Thank you for your time, The EvidenceBench Team
Dear Reviewer F3p6
Thank you again for your thorough review of our paper. Since the discussion period comes to an end today, we would greatly appreciate it if you could indicate whether our rebuttal addresses the questions raised in your initial review.
Thank you for your time, The EvidenceBench Team
We thank the reviewers for their insightful feedback. All responding reviewers either raised their scores or reinforced their recommendations for acceptance following the rebuttal period. Our responses focused on three main areas.
First, we addressed questions about the benchmark design. For reviewer Gnr9, we conducted new experiments with recent LLMs, demonstrating that Gemini 2.5 Pro and Claude 4 Sonnet outperform GPT-4o, confirming that the benchmark is not biased towards GPT-family models. Reviewer Gnr9 stated the new experiments "address my concerns" and "recommend the acceptance of this work". For reviewer 4ogA, we introduced a new evaluation using negated hypotheses, showing the benchmark can effectively test for this behavior. Reviewer 4ogA positively responded to our new evaluation.

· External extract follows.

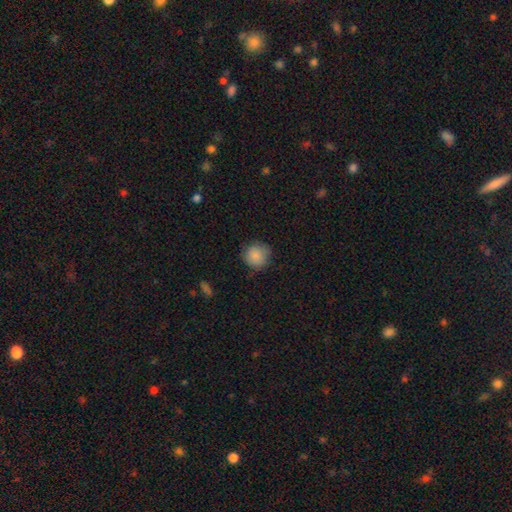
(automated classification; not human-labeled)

Second, we clarified our dataset’s scale and representativeness for reviewer F3p6. We noted that our human validation corresponds to over 8,000 annotated sentence pairs, and we performed hierarchical bootstrap analysis to account for possible correlations among annotations from the same research article. We also demonstrated that our benchmark covers all major biomedical domains. We thank F3p6 for their constructive recommendations, though reviewer F3p6 did not reply to our clarifications.
Finally, we clarified the benchmark’s methodology and provided additional descriptions for reviewer b6XD. These clarifications led reviewer b6XD to raise their score to 7.
The revisions have created reviewer consensus around our key contributions: the creation and release of EvidenceBench as a "large-scale", "valuable", "high-quality" (reviewer b6XD) and "useful" (reviewers Gnr9 and 4ogA) resource for the community, and a "clever", "well-validated" (reviewer 4ogA), "novel" (reviewers b6XD and Gnr9) LLM-based pipeline to generate such benchmarks at scale. Reviewer 4ogA explicitly noted this work as a "major contribution to the field" and "a great example of well-validated use of model-based annotations".
This paper introduces EvidenceBench, a corpus instantiating an "evidence extraction" task in which the goal is identify the sentences in an article that are most relevant to a given hypothesis. There was consensus amongst reviewers that this is an important task, and that the authors have done a laudable job of validating each annotation step. The authors did a nice job of addressing remaining concerns during the discussion period.